その意味で、霞氏らしいトンデモさと超絶技巧が堪能できるのは単行本特典の書き下ろし三本でありまして、特に「届けられた棺」と「モンタージュ」が素晴らしい。
「届けられた棺」は、棺の中から死体がご登場、という一見するとごくごくフツーの殺人事件ながら、本作で際だっているのはこのシンプルな事件の様態が探偵の謎解きが進められていく課程で、見事な「化身」を見せていくというところでありまして、この點、謎解きのプロセスそのものに壮大な見せ場を凝らして現代本格の新境地を拓いた愛川氏の「道具屋殺人事件──神田紅梅亭寄席物帳」と比較してみたくなってしまう逸品です。
その「化身」がまた本格ミステリマニアを唸らせる様々な趣向に満ちていて、この「トリックが化身してい」く見せ場の最後には、霞ミステリの真骨頂、精緻な消去法までを開陳してみせるという贅沢さ。事件の端緒こそシンプルなものの、ここから本格ガジェットを推理の過程の中で繰り出していくという結構が素晴らしい一編でしょう。
「モンタージュ」はジャケ帯にある「透明人間」を扱った、これまた超絶技巧が冴えた逸品で、密室殺人めいた起点に目撃者たちの証言を添えることによって、事件の様態を迷宮化してみせる描き方がうまい。この矛盾と違和感にある絶妙な「ずらし」を組み込むことによって、さながらパズルのピースのように眞相が解き明かされていくというスリリングな推理の見せ方もステキなら、そうして事件の本当の姿が明かされた瞬間にピタリと犯人が当てられるという謎解きの美しさにも注目でしょう。
ある意味、「モンタージュ」の趣向にも通じるのが「霧の巨塔」で、「モンタージュ」が透明人間であればこちらは大きな建造物が消えてしまうという豪快なもの。
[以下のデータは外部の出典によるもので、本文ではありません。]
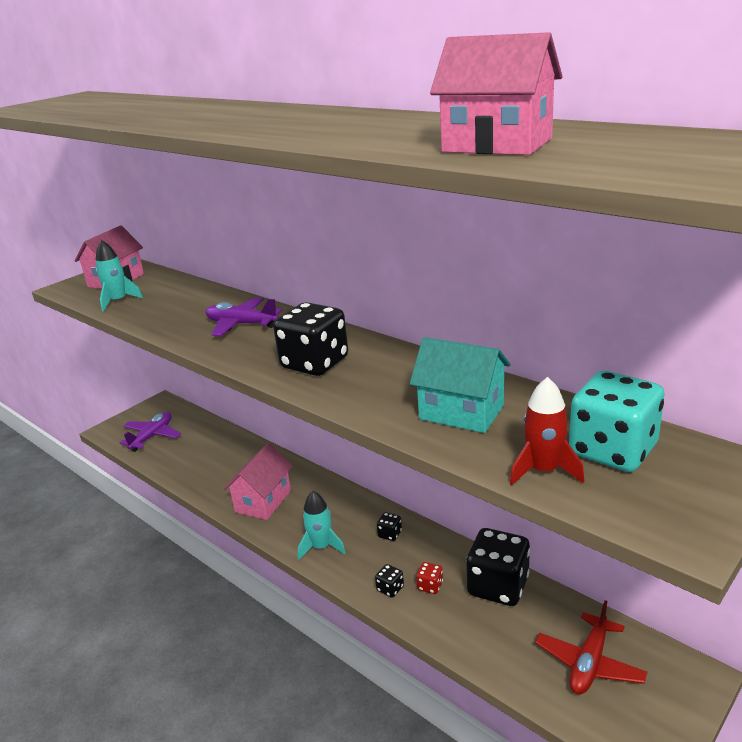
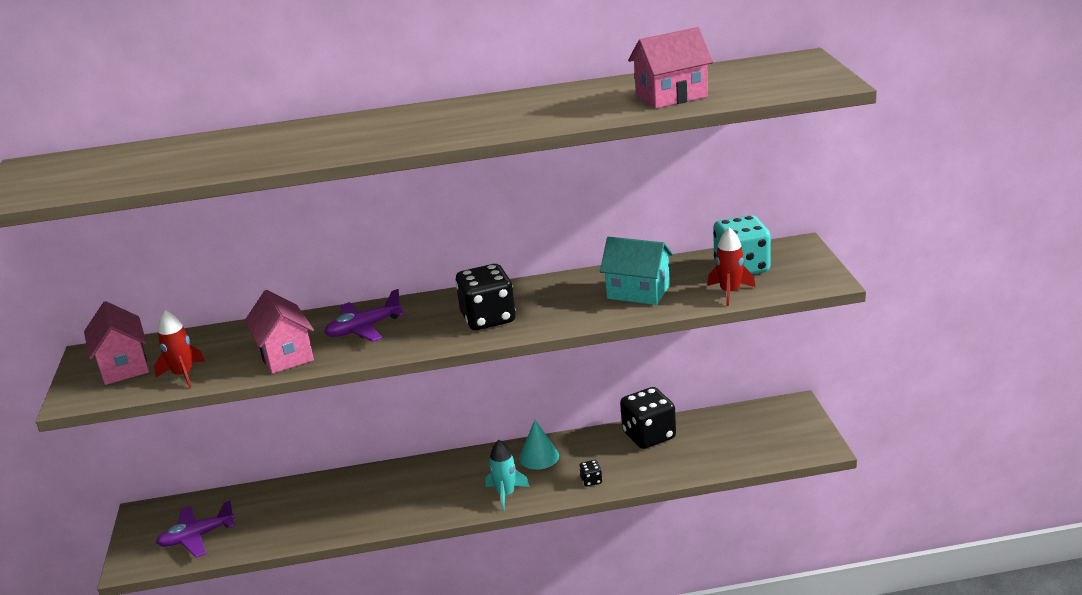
camera: 50 degrees left, 0 degrees up
(118, 301) = (183, 375): turquoise rocket -> red rocket
(152, 436) = (197, 537): purple plane -> purple plane turned 90 degrees counterclockwise
(263, 501) = (407, 503): pink house -> pink house (285, 355)
(390, 534) = (539, 457): black dice -> turquoise cone
(430, 586) = (612, 462): red dice -> none
(461, 412) = (638, 292): turquoise house -> turquoise house turned 45 degrees clockwise
(589, 663) = (746, 434): red plane -> none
これもまた眞相はなアんだ、というようなものながら、ここにも建物の消失のほか、怪異にも似た様々な事象を伏線として添えながら、謎解きの課程でそれらが連關されていく実直推理に満足至極。
霞ミステリのもう一つの魅力、死体遊びにバカミス的奇想がご所望とあれば、「首切り監督」がオススメで、二つの首切り死体にこれまた、首切断の理由のトンデモさがハジけていてニヤニヤしてしまうこと請け合いです。
またバカミス的奇想では、「死写室」も見逃せない一編で、「モンタージュ」で見せたような仕掛けかと思わせておいて、こちらはまた違った意味で口アングリとなってしまうトリックが明かされます。フツー、このトンデモなトリックを見抜くのは無理だろ、と思われるものの、登場人物が口にしていた違和感を「気付き」にしてこのネタを開陳してみせる探偵の謎解きには参りました、の一言しかありません。
いずれの作品も、コロシが起きて、ハードボイルド探偵が謎解きを実行、眞相開示の後にはオツマミ程度にその動機を明かしてジ・エンド、という結構で、推理の課程の見せ方や「気付き」に超絶技巧を添えた趣向を取り揃える一方、物語の構造そのものはいたってシンプルなところから、讀後感は意外とアッサリしています。
短編ゆえの地味さ、というのもあるのですけど、その実、よくよく読み込むと何だか凄いことをやっていることがよく分かる、という一冊でしょうか。個人的には霞ミステリの魅力を凝縮した消去法の美学へ推理の課程そのものに大きな見せ場を構築してみせた傑作「届けられた棺」と、絶妙な「ずらし」によって事件の様態を誤認させる技巧とその逆を見せる謎解きが美しい「モンタージュ」の二編だけでも買い、だと思います。